The SkLearn2PMML package is currently based on JPMML-SkLearn 1.6.X codebase (not the recent 1.7.X codebase), so we use legacy line numbers: https://github.com/jpmml/jpmml-sklearn/blob/1.6.X/src/main/java/sklearn/neighbors/KNeighborsUtil.java#L71

vruusmann commented 2 years ago

In short, there is a mismatch between KNeighborsRegressor._fit_X shape (reports 60'000 instances) and KNeightborsRegressor._y attributes (reports 30'000 instances).

Can you print the values of these two attributes, and see if you see the same mismatch in Python environment.

Second, what are your offline_rss and offline_location data matrix types? They don't seem to be Pandas data matrix types (pandas.DataFrame and pandas.Series, respectively), because the PMMLPipeline.fit(X, y) method is unable to extract feature and target names.

Are they raw Numpy arrays?

TLDR: What gets printed to console?

print(knn_reg._fit_X.shape)
print(knn_reg._y.shape) # Alternatively, do `len(knn_reg._y)`

print(offline_rss.shape)
print(offline_rss.__class__)
print(offline_location.shape) # Alternatively, do `len(offline_location)`
print(offline_location.__class__)

PFloyd0 commented 2 years ago

Yes, they are raw numpy arrays. I load them from .mat file Should I convert them to dataframe before training?
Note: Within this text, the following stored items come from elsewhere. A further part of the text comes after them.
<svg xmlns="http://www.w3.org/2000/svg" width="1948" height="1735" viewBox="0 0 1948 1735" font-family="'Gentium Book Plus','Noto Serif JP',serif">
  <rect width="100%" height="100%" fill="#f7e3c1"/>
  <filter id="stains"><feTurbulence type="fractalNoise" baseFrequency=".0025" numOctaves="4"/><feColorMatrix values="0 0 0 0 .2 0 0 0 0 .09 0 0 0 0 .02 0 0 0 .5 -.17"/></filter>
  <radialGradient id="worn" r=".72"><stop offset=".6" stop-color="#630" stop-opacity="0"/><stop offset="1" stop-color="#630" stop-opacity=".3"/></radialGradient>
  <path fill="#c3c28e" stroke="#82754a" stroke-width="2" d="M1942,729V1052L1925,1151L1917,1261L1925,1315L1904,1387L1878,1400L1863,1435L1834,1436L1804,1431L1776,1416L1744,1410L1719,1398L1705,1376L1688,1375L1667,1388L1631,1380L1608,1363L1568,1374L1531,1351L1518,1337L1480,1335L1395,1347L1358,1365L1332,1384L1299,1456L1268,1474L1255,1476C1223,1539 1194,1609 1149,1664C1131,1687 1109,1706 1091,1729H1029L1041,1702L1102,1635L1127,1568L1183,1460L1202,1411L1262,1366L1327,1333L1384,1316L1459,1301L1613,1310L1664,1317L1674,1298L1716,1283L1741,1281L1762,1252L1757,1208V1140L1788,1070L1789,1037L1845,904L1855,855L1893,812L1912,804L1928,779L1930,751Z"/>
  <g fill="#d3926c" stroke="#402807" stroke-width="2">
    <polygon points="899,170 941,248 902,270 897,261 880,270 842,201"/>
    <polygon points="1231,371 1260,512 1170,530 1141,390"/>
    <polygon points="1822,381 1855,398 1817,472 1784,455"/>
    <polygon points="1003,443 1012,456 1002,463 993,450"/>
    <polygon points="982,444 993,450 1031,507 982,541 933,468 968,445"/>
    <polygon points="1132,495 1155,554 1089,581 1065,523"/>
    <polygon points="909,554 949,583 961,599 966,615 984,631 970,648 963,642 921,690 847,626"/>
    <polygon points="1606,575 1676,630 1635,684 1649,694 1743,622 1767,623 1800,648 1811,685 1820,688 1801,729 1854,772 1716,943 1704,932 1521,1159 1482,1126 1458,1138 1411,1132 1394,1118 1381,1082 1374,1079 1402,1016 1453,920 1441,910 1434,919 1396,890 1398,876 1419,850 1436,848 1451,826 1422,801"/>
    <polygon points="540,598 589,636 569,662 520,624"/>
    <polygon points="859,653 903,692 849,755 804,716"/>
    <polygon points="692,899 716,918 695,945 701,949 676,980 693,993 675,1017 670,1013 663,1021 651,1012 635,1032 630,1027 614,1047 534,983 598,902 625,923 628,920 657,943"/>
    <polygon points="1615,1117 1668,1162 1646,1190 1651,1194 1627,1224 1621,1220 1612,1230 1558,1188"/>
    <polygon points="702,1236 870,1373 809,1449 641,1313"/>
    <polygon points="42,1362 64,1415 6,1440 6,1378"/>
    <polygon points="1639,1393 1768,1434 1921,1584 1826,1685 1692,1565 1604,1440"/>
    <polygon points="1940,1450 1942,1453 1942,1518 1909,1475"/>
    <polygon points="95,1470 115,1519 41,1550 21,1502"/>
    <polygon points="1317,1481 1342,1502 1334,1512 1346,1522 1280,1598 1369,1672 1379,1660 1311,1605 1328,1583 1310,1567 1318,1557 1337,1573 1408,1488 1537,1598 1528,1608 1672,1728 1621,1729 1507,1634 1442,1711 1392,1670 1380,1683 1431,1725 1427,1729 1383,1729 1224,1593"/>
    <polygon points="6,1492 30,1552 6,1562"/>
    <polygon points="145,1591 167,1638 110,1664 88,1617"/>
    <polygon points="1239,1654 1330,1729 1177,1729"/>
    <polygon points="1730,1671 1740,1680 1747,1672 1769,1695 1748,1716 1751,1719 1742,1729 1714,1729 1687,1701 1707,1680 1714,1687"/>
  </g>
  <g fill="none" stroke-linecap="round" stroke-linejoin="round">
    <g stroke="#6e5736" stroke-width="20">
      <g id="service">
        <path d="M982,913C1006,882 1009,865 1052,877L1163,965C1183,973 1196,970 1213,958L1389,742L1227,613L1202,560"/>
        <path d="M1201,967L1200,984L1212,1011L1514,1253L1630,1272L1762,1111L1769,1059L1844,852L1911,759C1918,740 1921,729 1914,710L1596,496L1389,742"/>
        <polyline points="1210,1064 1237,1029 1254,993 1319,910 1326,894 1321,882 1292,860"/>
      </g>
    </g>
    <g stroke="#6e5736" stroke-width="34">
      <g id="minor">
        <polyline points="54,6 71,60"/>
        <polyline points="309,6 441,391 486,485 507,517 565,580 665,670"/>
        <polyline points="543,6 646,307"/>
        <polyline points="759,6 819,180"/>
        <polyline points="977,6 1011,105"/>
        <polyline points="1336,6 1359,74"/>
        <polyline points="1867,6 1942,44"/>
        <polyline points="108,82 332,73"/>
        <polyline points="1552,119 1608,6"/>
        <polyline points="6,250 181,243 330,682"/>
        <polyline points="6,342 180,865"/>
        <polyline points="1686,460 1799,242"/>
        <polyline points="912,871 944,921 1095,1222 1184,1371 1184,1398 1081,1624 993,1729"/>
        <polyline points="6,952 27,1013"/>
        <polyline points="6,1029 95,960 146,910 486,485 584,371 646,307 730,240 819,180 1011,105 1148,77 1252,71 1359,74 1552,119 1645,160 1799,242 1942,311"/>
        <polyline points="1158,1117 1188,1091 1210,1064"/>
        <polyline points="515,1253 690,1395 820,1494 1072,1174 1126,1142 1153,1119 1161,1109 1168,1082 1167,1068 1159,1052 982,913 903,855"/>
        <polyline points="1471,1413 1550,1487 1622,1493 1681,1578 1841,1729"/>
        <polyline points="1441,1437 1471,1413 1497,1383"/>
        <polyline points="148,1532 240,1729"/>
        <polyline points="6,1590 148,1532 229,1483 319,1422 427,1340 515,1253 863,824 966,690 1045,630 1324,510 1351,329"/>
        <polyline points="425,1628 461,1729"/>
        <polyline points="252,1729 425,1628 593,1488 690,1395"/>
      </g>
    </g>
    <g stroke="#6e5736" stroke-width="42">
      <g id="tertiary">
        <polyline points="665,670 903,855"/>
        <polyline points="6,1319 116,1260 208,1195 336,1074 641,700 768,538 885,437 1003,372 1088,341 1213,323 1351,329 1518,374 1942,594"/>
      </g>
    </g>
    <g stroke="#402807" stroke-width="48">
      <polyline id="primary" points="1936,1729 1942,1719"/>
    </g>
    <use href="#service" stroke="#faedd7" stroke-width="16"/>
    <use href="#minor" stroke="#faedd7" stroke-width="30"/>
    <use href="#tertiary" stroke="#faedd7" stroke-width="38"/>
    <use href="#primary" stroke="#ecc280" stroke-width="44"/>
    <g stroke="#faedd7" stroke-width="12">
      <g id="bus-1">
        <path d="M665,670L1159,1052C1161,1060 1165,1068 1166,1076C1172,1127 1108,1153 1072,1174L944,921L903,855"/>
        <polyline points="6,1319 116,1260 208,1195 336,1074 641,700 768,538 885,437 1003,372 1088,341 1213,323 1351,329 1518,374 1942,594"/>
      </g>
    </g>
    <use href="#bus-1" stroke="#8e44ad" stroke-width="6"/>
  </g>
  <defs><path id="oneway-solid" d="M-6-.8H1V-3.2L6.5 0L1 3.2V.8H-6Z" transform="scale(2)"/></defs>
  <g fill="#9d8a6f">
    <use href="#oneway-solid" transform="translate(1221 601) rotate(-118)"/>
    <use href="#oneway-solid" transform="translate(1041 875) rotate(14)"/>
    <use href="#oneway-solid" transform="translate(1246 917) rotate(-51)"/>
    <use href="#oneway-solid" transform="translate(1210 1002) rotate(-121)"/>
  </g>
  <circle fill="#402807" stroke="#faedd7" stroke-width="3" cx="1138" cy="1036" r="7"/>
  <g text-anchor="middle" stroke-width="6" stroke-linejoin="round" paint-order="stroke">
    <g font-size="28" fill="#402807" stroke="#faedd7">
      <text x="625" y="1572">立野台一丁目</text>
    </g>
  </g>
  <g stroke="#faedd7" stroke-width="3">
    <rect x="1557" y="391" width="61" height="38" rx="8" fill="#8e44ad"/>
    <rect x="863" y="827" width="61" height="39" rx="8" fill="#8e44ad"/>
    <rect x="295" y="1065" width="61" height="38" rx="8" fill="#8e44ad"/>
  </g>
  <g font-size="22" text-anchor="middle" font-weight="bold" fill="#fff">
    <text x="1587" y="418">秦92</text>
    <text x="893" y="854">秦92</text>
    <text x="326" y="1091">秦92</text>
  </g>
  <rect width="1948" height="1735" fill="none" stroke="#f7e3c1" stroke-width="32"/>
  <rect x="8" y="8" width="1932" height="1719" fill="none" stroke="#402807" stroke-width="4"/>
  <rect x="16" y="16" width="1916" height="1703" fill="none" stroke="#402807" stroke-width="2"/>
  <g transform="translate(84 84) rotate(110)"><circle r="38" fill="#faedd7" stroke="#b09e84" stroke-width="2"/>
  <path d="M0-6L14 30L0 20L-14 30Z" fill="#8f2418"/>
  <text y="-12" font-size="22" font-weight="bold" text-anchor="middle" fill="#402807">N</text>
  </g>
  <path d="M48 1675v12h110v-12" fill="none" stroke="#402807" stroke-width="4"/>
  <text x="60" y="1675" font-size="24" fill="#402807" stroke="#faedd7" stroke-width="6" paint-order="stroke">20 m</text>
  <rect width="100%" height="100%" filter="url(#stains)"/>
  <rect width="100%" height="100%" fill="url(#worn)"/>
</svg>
vruusmann commented 2 years ago

print(offline_location.shape)
(30000, 2)

This is the error - the shape of the y variable is (30000, 2) (ie. 60k values), but it should be (30000, 1) (ie. 30k values).
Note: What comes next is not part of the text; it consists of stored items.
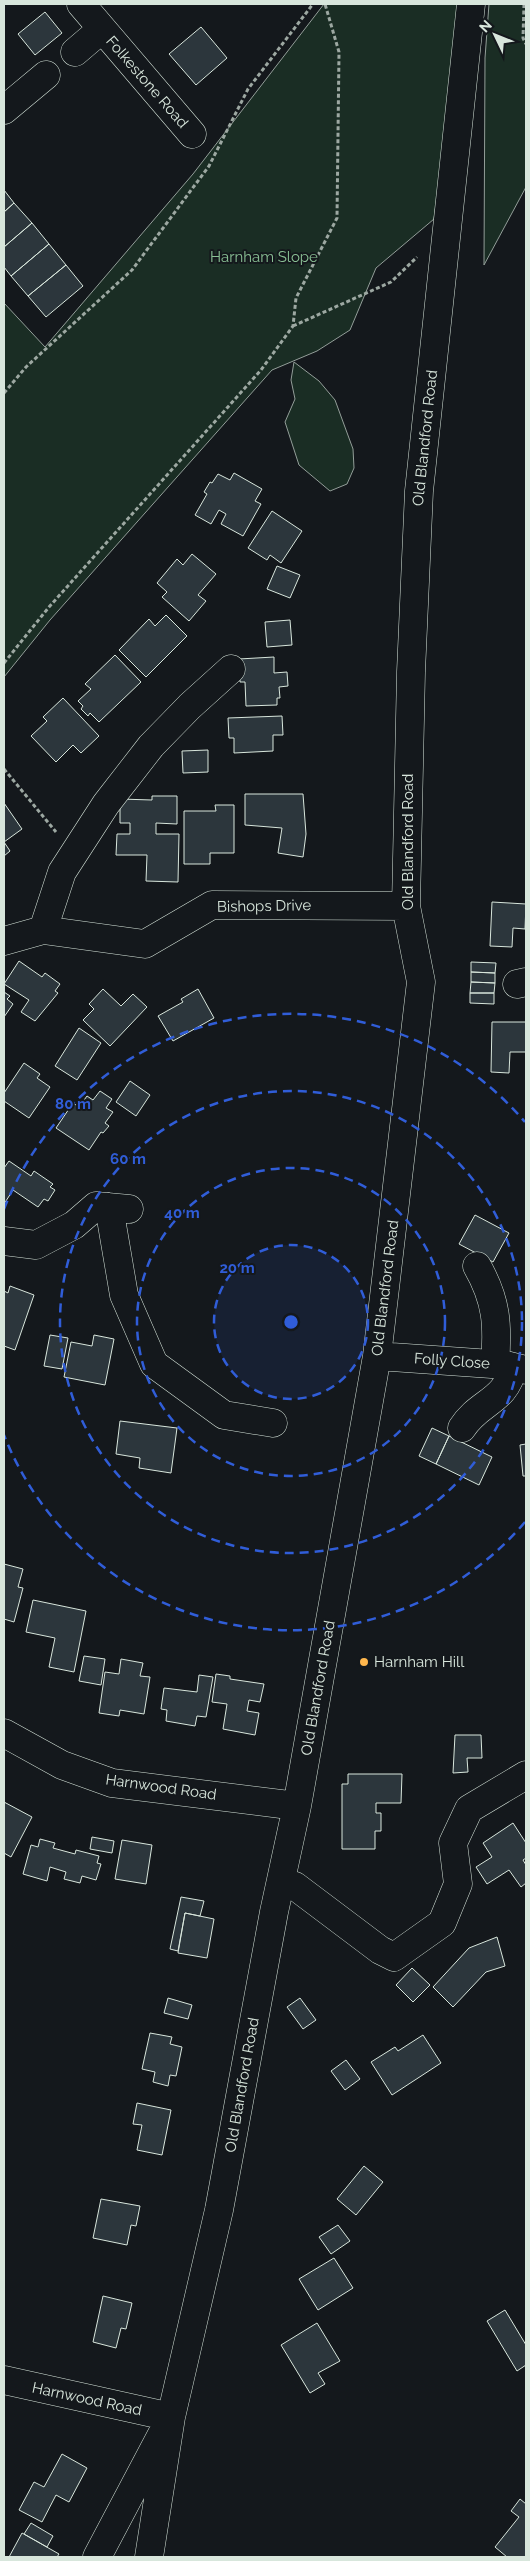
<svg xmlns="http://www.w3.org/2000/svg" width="530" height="2561" viewBox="0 0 530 2561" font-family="Raleway,sans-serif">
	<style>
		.green { fill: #1a2d24; stroke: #939e99 }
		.building { fill: #2c363c; stroke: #d8e6dc }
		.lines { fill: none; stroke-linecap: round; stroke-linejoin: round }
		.minor-casing { stroke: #d8e6dc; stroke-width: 29 }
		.path { stroke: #9da8a2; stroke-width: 3; stroke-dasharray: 4 2.5; stroke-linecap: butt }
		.minor { stroke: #14181c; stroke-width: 28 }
		.ring { fill: none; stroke: #305dd8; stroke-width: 2.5; stroke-dasharray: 9 6 }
		.poi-dot { fill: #ffb74d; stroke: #14181c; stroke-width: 2 }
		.labels { text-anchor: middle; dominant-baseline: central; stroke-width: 4; stroke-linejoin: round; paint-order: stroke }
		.street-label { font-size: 15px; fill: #d8e6dc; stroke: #14181c }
		.park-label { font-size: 15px; fill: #8ac095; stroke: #14181c }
		.poi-label { font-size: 15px; fill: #d8e6dc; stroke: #14181c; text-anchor: start }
		.centre { fill: #305dd8; stroke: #14181c; stroke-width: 2.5 }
		.ring-label { font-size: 15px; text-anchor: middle; font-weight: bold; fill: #305dd8; stroke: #14181c; stroke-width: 4; stroke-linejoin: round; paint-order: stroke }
	</style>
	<rect width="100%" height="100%" fill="#14181c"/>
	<path class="green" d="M324,4H463L434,219L376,268L350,330L317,351L272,370L50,620L4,677V303L45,347L193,174Z
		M489,4H526V187L484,265L485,58Z
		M294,362L319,381L335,400L353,449L354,468L347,484L330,491L299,465L285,422L295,399L291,380Z"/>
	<path class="building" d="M45,12L62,33L35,55L18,34Z
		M201,27L227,58L196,85L169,54Z
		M4,190L14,203L4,212Z
		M14,203L32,223L4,247V212Z
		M32,223L49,244L11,276L4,267V247Z
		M49,244L66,265L28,296L11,276Z
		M66,265L83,286L46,317L28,296Z
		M234,473L262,489L255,501L261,504L243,536L221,524L226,514L219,510L211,524L195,515L207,494L204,492L210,482L212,483L218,474L230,480Z
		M272,511L302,531L281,563L270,555L267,560L248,548Z
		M192,554L216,574L198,595L206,601L189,621L162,597L167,592L157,583L177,559L183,565Z
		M277,566L300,575L290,598L267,589Z
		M166,615L187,636L146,677L119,650L149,619L155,626Z
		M290,620L292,645L267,647L265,622Z
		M115,655L141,682L99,722L90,713L88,716L81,709L83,706L78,701L91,689L85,684Z
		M274,657V673L287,672L288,686L279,687L280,698H277V705L246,706L245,682H240L239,659Z
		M63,698L99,736L81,753L73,745L56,762L31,736L47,721L43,717Z
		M282,716L283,735H273V751L234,753V738H229L228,718Z
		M208,750V772L183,773L182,751Z
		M245,794H303L306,834L303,857L278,853L282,828L245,825Z
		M152,796H177V824L156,823V834H179L178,882L146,881L147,855H116L117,834H130V823H120V799L152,800Z
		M4,803L22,829L4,842L10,851L4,856Z
		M215,805H234V853H210V864H184V811H216Z
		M492,902L526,904L525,929L513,928L512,947L490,946Z
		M19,961L42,977L45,973L60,984L55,991L58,993L35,1021L21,1012L29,1000L4,984Z
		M471,962L496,963L495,973L471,972Z
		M471,972L495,973V983L471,982Z
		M471,982L495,983L494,993H470Z
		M103,989L121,1006L133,994L147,1007L110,1046L83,1020L94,1009L89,1004Z
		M198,989L214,1018L173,1041L158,1016L183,1002L181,999Z
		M4,992L10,996L7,999L13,1004L4,1017Z
		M470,993H494V1004L470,1003Z
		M492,1022H526V1052H510L509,1073L491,1072Z
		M79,1028L101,1043L77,1080L55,1066Z
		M24,1063L40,1074L37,1078L50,1087L29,1118L4,1101V1093Z
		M130,1081L150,1095L136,1116L116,1102Z
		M100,1091L112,1099L106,1108L113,1112L105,1123L109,1126L103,1133L101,1132L89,1150L56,1128L73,1103L79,1107L87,1096L93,1100Z
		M9,1161L31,1176L34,1171L53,1184L50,1187L55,1190L48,1201L44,1199L38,1207L13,1190L4,1204V1168Z
		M475,1215L509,1233L493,1262L459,1244Z
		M10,1286L34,1295L15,1350L4,1346V1291L8,1293Z
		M50,1335L68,1338L62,1369L44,1366Z
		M94,1335L114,1339L105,1385L64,1377L71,1342L92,1346Z
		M120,1421L177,1428L171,1473L139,1468L140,1458L116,1454Z
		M432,1428L449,1436L436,1464L419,1456Z
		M449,1436L492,1457L479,1485L436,1464Z
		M526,1444V1476H523L520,1445Z
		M4,1564L23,1569L18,1587L23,1588L14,1622L4,1619Z
		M33,1600L86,1611L74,1672L49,1667L55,1638L26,1632Z
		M84,1656L105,1659L101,1685L79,1681Z
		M121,1659L143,1663L140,1676L150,1677L144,1714L120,1710L119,1716L99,1713L105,1672L119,1674Z
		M216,1674L230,1676V1679L264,1684L260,1702L249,1700L247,1711L259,1713L255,1735L223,1729L227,1704L212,1702Z
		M199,1675L213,1677L206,1717L197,1716L195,1726L166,1721L167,1710L161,1709L164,1688L197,1692Z
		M455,1735H481L482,1758H467L468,1772L453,1773Z
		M348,1774H402L401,1803H376V1813H381V1831H375V1849H342V1784H348Z
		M4,1802L32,1817L11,1857L4,1853Z
		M513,1823L526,1843V1858L523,1860L526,1865V1883L521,1887L509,1870L487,1884L476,1867L492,1857L483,1843Z
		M92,1837L114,1841L112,1853L90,1849Z
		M40,1839L55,1843L53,1848L75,1854L76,1850L99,1856L97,1863L101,1864L96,1880L82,1876L80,1883L64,1879L66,1872L50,1867L47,1881L23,1874L31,1845L38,1847Z
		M122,1840L152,1845L146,1884L115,1879Z
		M181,1897L204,1901L200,1916L185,1913L178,1951L170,1949Z
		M185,1913L214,1919L207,1958L178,1953Z
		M497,1937L505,1966L486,1972L453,2007L433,1987L469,1948Z
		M412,1968L430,1985L413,2002L396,1985Z
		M168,1998L192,2005L188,2019L164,2013Z
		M300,1998L316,2020L303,2029L287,2007Z
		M150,2033L172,2037L170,2044L182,2047L176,2076L170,2075L168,2086L153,2082L155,2072L142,2069Z
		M423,2035L441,2063L392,2095L371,2062L395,2047L398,2051Z
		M346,2060L360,2079L345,2090L331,2071Z
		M137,2103L171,2110L162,2155L137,2150L142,2125L133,2124Z
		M364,2166L383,2182L356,2215L337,2199Z
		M101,2199L140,2206L136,2226L131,2225L127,2245L93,2238Z
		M338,2225L350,2241L331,2254L319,2237Z
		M334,2258L353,2288L318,2310L299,2279Z
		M103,2296L132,2303L126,2329L121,2328L116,2348L93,2342Z
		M505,2310L526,2345V2365L517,2371L487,2321Z
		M317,2323L340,2361L318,2373L325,2384L310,2393L281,2345Z
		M62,2454L87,2468L69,2502L56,2495L42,2522L19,2510L34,2482L44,2487Z
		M520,2499L526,2504V2557H507L495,2547L519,2517L511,2511Z
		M31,2523L53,2536L47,2547L24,2534Z
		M22,2533L59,2554L57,2557H9Z"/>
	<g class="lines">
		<g class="minor-casing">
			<path id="minor" d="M81,4L192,134
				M75,52L102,29
				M4,110L46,75
				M43,930L145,944L212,905L406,906
				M4,941L43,930L62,872L106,804L151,746L190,706L231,669
				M517,984L526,982
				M109,1207L124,1295L154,1364L224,1415L273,1423
				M4,1241L36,1245L74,1225L96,1206L129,1209
				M477,1266C497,1301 498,1325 495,1364
				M377,1356L506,1365L526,1370
				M462,1428C479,1401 506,1402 513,1367
				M4,1733L62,1765L112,1783L297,1806
				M281,1882L295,1886L380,1950L394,1957L442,1923L458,1884L453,1843L469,1809L526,1775
				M4,2380L171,2417L97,2557
				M149,2557L171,2417L219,2210L274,1912L297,1806L377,1356L421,982L406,906L411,672L419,491L471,4"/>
		</g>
		<path class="path" d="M524,4L523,38L526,44
			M293,326L391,282L417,257
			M4,393L26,367L132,270L209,166L248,89L313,4
			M4,663L49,607L261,370L293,326L296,298L337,218L339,52L325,4
			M4,769L56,832"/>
		<use href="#minor" class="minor"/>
	</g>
	<circle cx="291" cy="1322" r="77" fill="#305dd8" fill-opacity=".12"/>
	<g class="ring">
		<circle cx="291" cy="1322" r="77"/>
		<circle cx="291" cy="1322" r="154"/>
		<circle cx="291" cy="1322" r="231"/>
		<path d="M525 1522A308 308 0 0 1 4 1435M4 1209A308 308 0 0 1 525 1122"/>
	</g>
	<circle class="poi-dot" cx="364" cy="1662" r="5"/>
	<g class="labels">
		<g class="street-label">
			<text transform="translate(147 82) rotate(49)">Folkestone Road</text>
			<text transform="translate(425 438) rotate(-84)">Old Blandford Road</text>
			<text transform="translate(408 842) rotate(-90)">Old Blandford Road</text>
			<text transform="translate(264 906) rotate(-1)">Bishops Drive</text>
			<text transform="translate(385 1288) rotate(-83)">Old Blandford Road</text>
			<text transform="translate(452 1361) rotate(4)">Folly Close</text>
			<text transform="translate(318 1688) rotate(-80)">Old Blandford Road</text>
			<text transform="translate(161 1787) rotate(8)">Harnwood Road</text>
			<text transform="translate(242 2085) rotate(-80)">Old Blandford Road</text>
			<text transform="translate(87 2399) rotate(12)">Harnwood Road</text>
		</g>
		<g class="park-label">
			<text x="264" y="257">Harnham Slope</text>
		</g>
		<g class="poi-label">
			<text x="374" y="1662">Harnham Hill</text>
		</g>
	</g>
	<circle cx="291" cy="1322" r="8" class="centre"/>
	<g class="ring-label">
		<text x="73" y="1109">80 m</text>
		<text x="128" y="1164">60 m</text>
		<text x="182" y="1218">40 m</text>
		<text x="237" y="1273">20 m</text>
	</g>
	<rect width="530" height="2561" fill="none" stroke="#d8e6dc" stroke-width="10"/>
	<g transform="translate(495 35) rotate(313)" stroke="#14181c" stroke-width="4" paint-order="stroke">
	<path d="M0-4L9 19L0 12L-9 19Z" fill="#d8e6dc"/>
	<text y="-8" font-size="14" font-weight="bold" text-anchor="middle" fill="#d8e6dc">N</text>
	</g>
</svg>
Is this intentional - are you trying to fit a multi-output KNN regressor model?

The SkLearn2PMML/JPMML-SkLearn stack assumes that regressor models are for a single output column only. Therefore, it sees a Numpy array with 60k elements, and assumes that it's (60000, 1).

The converter should be checking the dimensionality of the embedded _y variable, and raise a targeted exception if the target is not a 1D array-like object.

PFloyd0 commented 2 years ago

Ok, thank you very much. The input are four intensity values from bluetooth device and output is location information, so I need two coordinates. I still try to think how to convert the output. Anyway, thank you again for your help.

vruusmann commented 2 years ago

The input are four intensity values from bluetooth device and output is location information, so I need two coordinates.

Your model is basically a giant look-up table?

You could use a helper object "location" (some unique integer). So, you'd first map from 4D to "location", and then from "location" to 2D.

The latter transformation could be implemented using the PMMLPipeline.predict_transformer attribute. You'd currently need two look-up tables there - one for the "location -> x" mapping, and another one to "location -> y" mapping.

vruusmann commented 2 years ago

In principle, the SkLearn2PMML/JPMML-Stack is internally pretty close to multi-output support. It's already well supported on the model evaluation side.

The biggest obstacle right now is that the org.jpmml.converter.Schema does not support the multi-label use case (there needs to be an org.jpmml.converter.MultiSchema subclass for that). I have it on a pretty elevated position in my internal TODO list. Quick GitHub search didn't reveal any public issues about it, though.

PFloyd0 commented 2 years ago

It works. Thank you very much!

vruusmann commented 2 years ago

It works.

What works? The suggested work-around using PMMLPipeline.predict_transformer?

Anyway, KNN models are prime examples of the multi-output use case.

This is already well supported on the JPMML-Evaluator side. What is missing are some lines of code into the JPMML-Converter and JPMML-SkLearn libraries.

Will work on this already this spring. Don't close the issue, otherwise I might forget!